**Exercise:**
Please render every line of the items below as a Markdown table with the columns No. and Line, numbering the rows and skipping blank lines. Leave the pictures themselves out of your answer.

[start]

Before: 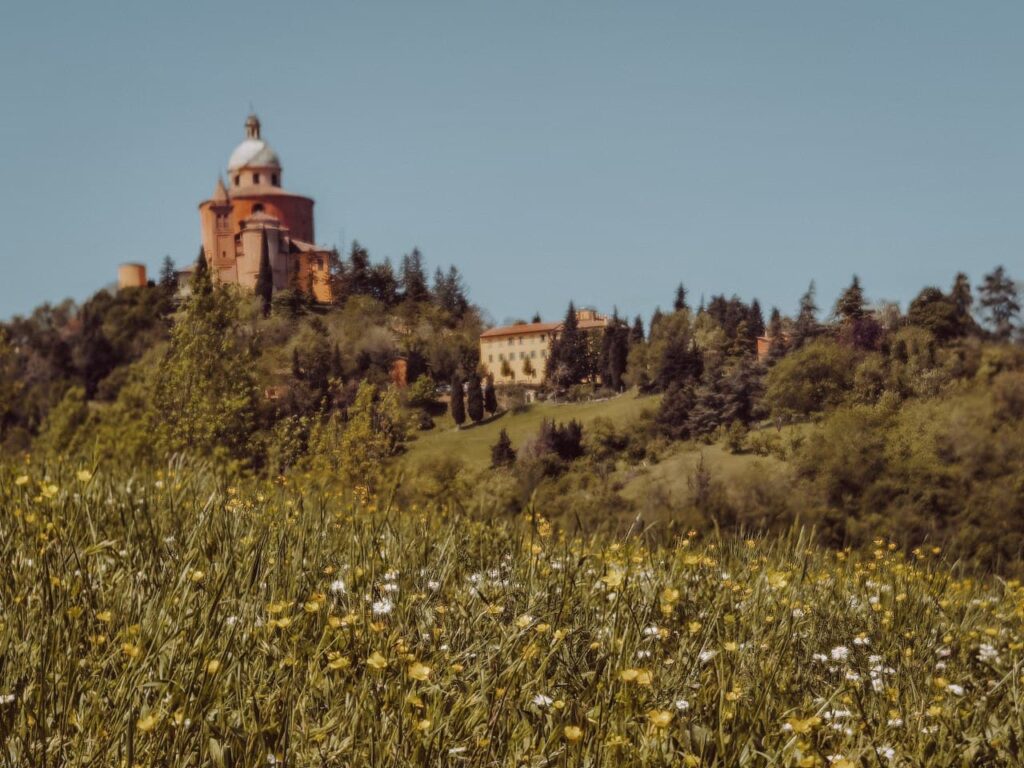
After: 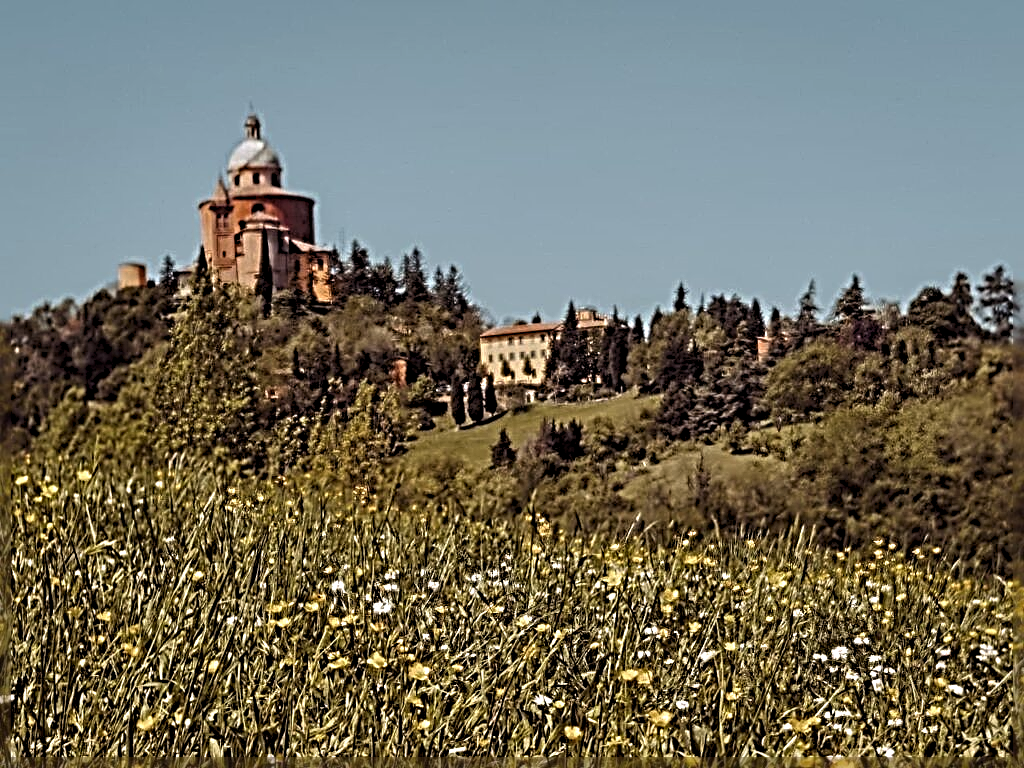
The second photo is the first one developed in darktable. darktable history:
levels: levels [0.026, 0.507, 0.987]
sharpen: radius 4.001, amount 2
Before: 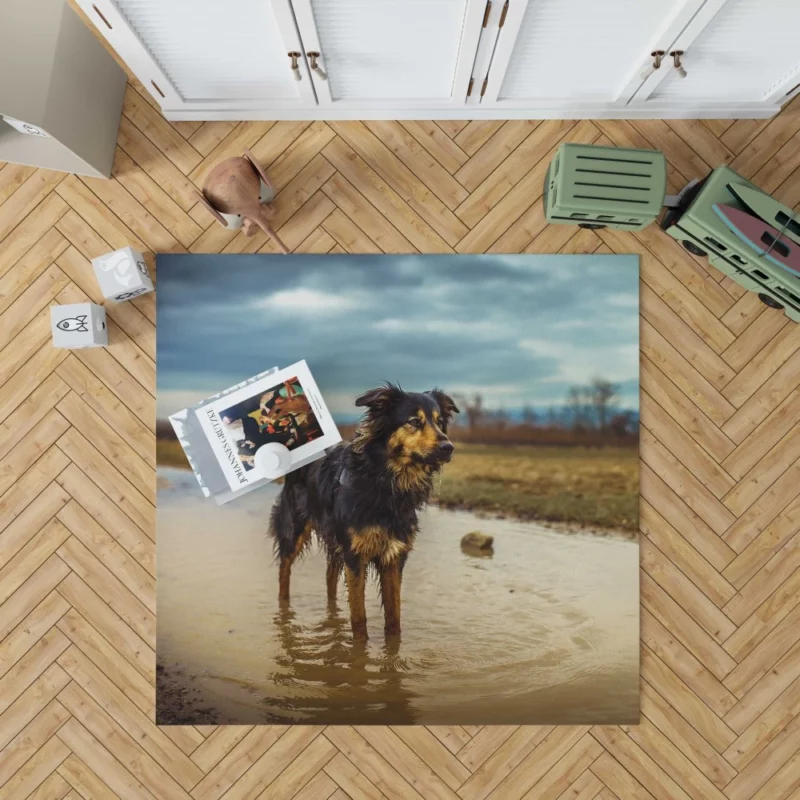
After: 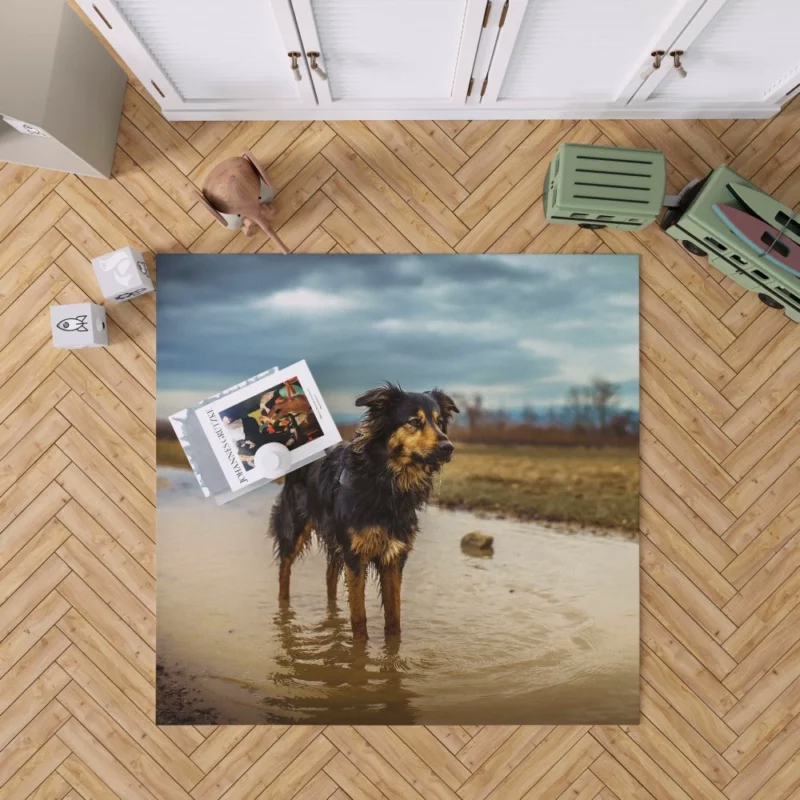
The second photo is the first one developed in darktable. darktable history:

[end]

**Exercise output:**
| No. | Line |
|---|---|
| 1 | Before:  |
| 2 | After:  |
| 3 | The second photo is the first one developed in darktable. darktable history: |
| 4 | levels: levels [0.026, 0.507, 0.987] |
| 5 | sharpen: radius 4.001, amount 2 |
| 6 | Before:  |
| 7 | After:  |
| 8 | The second photo is the first one developed in darktable. darktable history: |